BE-GWO: Binary extremum-based grey wolf optimizer for discrete optimization problems

Since most metaheuristic algorithms for continuous search space have been developed, a number of transfer functions have been proposed including S-shaped, V-shaped, linear, U-shaped, and X-shaped to convert the continuous solution to the binary one. However, most existing transfer functions do not provide exploration and exploitation required to solve complex discrete problems. Thus, in this study, an improved binary GWO named extremum-based GWO (BE-GWO) algorithm is introduced.
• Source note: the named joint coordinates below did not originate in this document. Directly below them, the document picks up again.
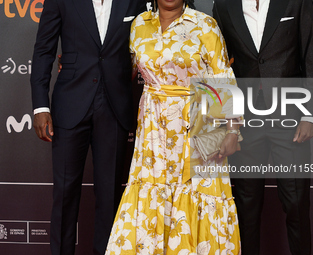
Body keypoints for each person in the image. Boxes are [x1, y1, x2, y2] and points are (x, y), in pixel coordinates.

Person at [105, 0, 241, 254]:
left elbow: (224, 79)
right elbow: (125, 70)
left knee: (200, 193)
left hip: (200, 123)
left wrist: (232, 130)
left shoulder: (205, 25)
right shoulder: (139, 25)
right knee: (152, 189)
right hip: (153, 128)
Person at [30, 0, 146, 254]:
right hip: (70, 104)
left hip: (115, 106)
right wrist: (40, 107)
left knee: (110, 196)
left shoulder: (134, 1)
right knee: (64, 194)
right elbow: (43, 51)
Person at [213, 0, 313, 254]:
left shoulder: (297, 2)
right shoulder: (223, 6)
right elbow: (219, 66)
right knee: (246, 206)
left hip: (290, 118)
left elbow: (311, 55)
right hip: (245, 120)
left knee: (296, 203)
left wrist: (311, 115)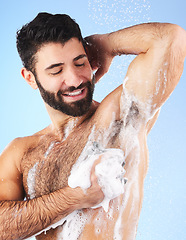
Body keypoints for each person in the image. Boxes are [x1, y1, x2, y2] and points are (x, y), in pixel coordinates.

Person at [0, 12, 185, 240]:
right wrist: (75, 196)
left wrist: (107, 43)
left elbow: (171, 38)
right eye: (57, 70)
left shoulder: (120, 117)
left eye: (80, 62)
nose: (76, 79)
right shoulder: (21, 153)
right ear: (30, 78)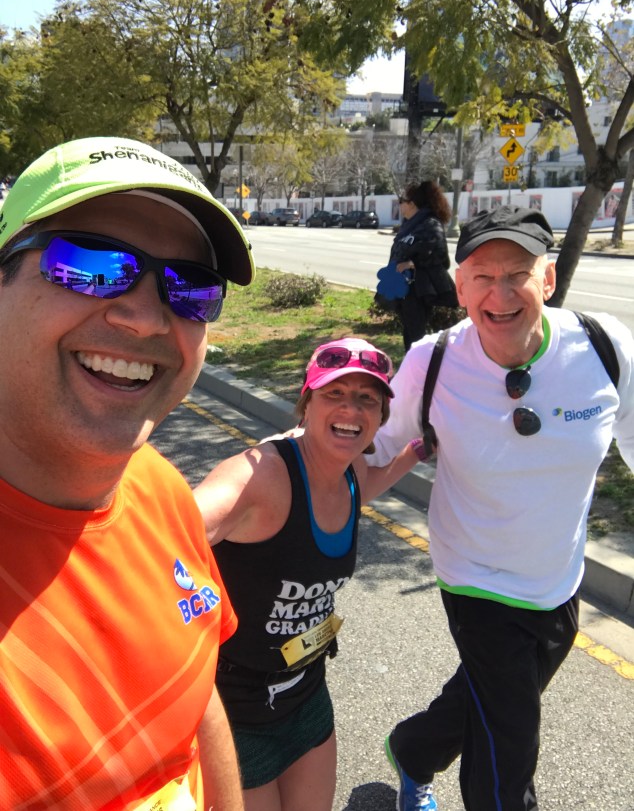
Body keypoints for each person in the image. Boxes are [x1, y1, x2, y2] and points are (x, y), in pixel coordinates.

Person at [0, 135, 257, 810]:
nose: (145, 319)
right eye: (89, 264)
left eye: (189, 288)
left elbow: (194, 697)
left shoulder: (159, 486)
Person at [368, 206, 634, 811]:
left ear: (549, 279)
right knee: (507, 746)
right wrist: (281, 468)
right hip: (475, 578)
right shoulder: (431, 363)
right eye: (483, 277)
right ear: (460, 287)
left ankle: (413, 749)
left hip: (558, 578)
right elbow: (369, 448)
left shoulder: (603, 347)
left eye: (518, 274)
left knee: (492, 699)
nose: (501, 294)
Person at [194, 338, 425, 811]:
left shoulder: (350, 470)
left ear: (381, 415)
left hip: (306, 689)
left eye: (366, 399)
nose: (351, 409)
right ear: (307, 403)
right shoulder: (260, 477)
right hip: (236, 705)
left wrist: (415, 453)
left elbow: (365, 489)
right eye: (333, 394)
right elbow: (159, 539)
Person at [389, 180, 456, 351]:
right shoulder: (409, 225)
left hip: (419, 289)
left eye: (401, 201)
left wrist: (412, 264)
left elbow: (441, 256)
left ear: (412, 204)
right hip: (403, 287)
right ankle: (412, 361)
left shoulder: (430, 223)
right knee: (409, 331)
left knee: (416, 334)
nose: (400, 205)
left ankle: (419, 363)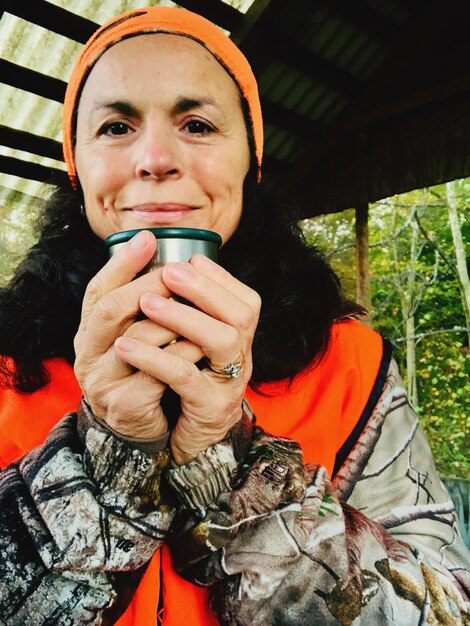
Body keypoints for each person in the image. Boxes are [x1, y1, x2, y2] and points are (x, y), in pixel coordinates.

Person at [0, 6, 468, 625]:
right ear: (76, 166)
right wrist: (108, 460)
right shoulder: (8, 360)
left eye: (197, 124)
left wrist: (230, 470)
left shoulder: (349, 363)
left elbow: (445, 610)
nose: (156, 158)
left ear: (251, 160)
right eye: (116, 127)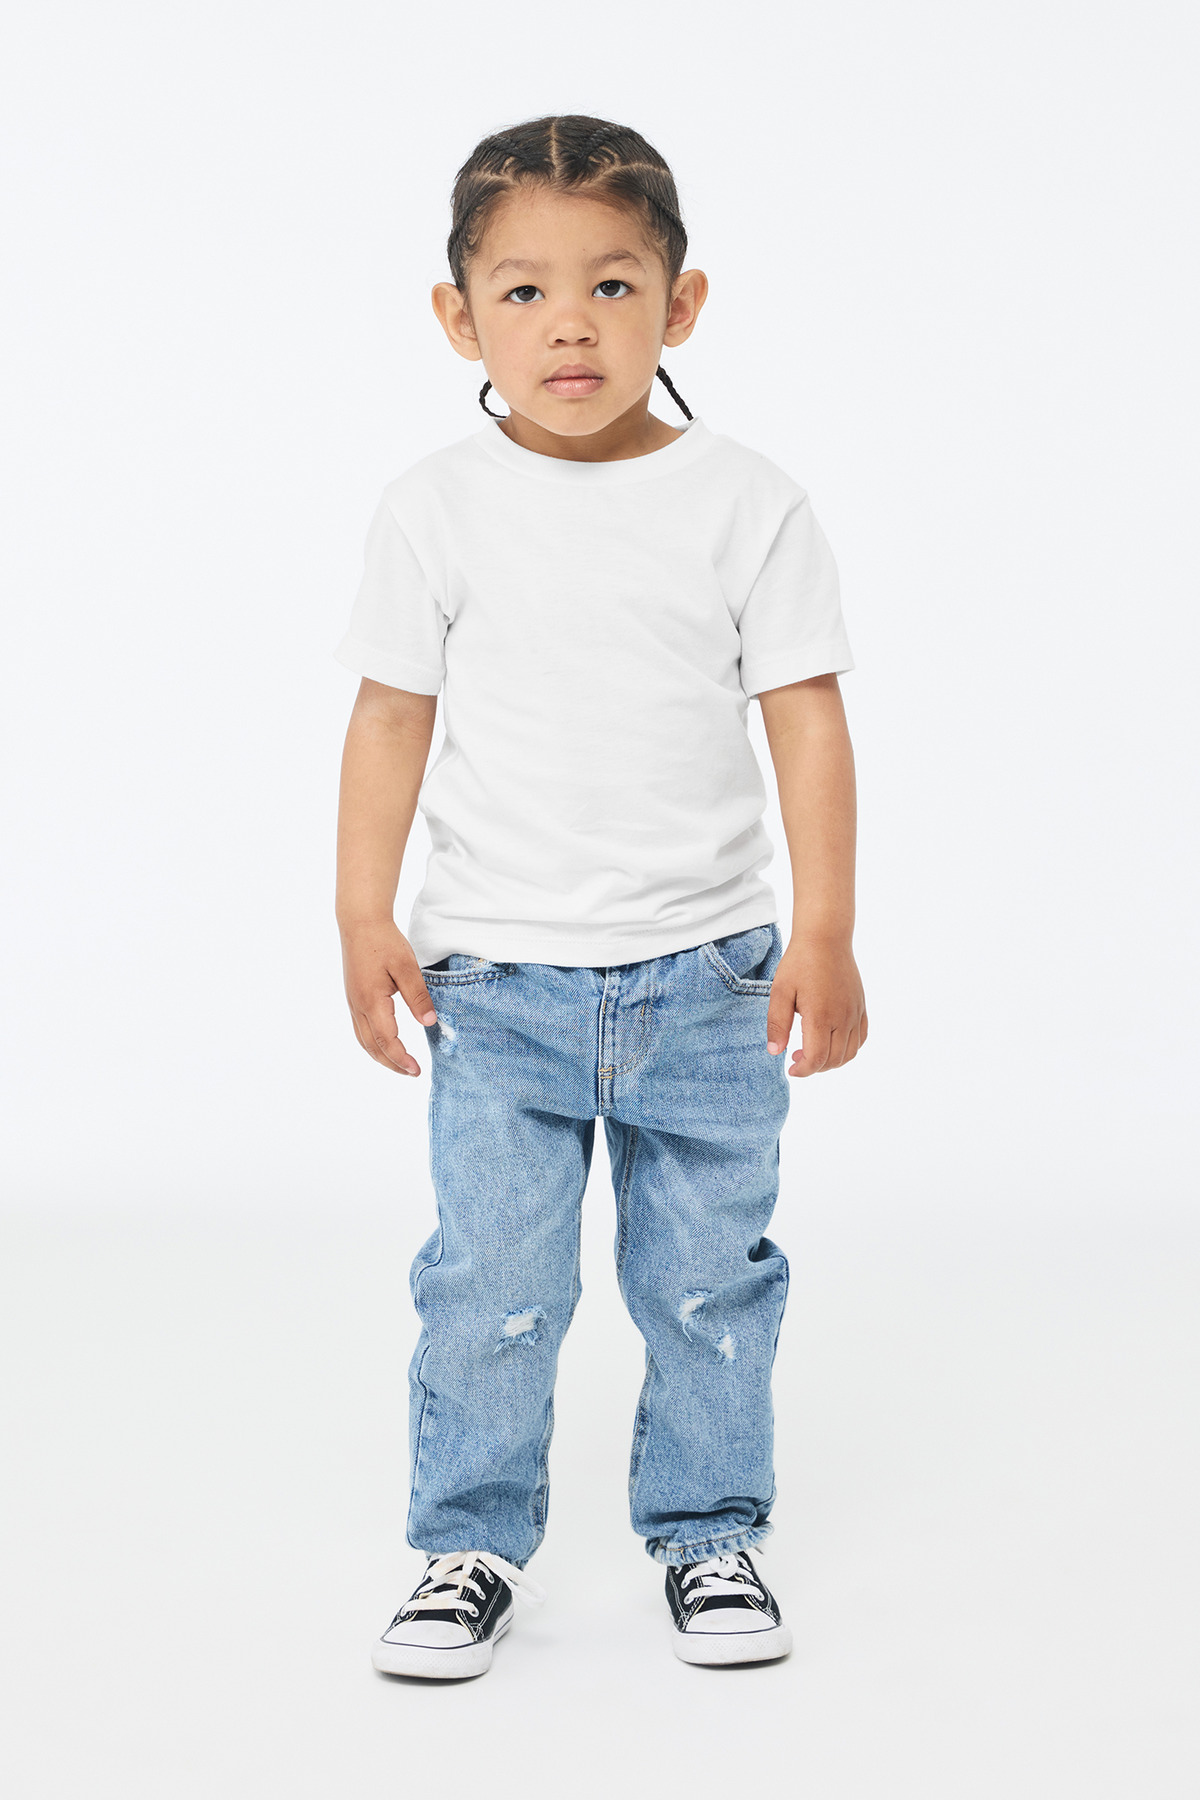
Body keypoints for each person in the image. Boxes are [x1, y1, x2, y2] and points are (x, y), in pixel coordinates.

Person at [333, 114, 867, 1679]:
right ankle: (467, 1547)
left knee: (709, 1284)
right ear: (461, 319)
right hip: (498, 985)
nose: (571, 325)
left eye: (614, 286)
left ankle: (709, 1535)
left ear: (679, 305)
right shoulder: (434, 508)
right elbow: (389, 719)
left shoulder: (749, 504)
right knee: (490, 1287)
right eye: (525, 291)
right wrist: (363, 914)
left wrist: (825, 931)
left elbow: (807, 721)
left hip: (708, 980)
The proposed algorithm proposes a new cosine transfer function (CTF) to convert the continuous GWO to the binary form and then introduces an extremum (Ex) search strategy to improve the efficiency of converted binary solutions. The performance of the BE-GWO was evaluated through solving two binary optimization problems, the feature selection and the 0-1 multidimensional knapsack problem (MKP). The results of feature selection problems were compared with several well-known binary metaheuristic algorithms such as BPSO, BGSA, BitABC, bALO, bGWO, BDA, BSSA, and BinABC. Moreover, the results were compared with four versions of the binary GWO, the binary PSO, and the binary ABC. In addition, the BE-GWO algorithm was evaluated to solve the 0-1 MKP with difficult and very difficult benchmark instances and the results were compared with several binary GWO variants. The results of two binary problems were statistically analyzed by the Friedman test. The experimental results showed that the proposed BE-GWO algorithm enhances the performance of binary GWO in terms of solution accuracy, convergence speed, exploration, and balancing between exploration and exploitation.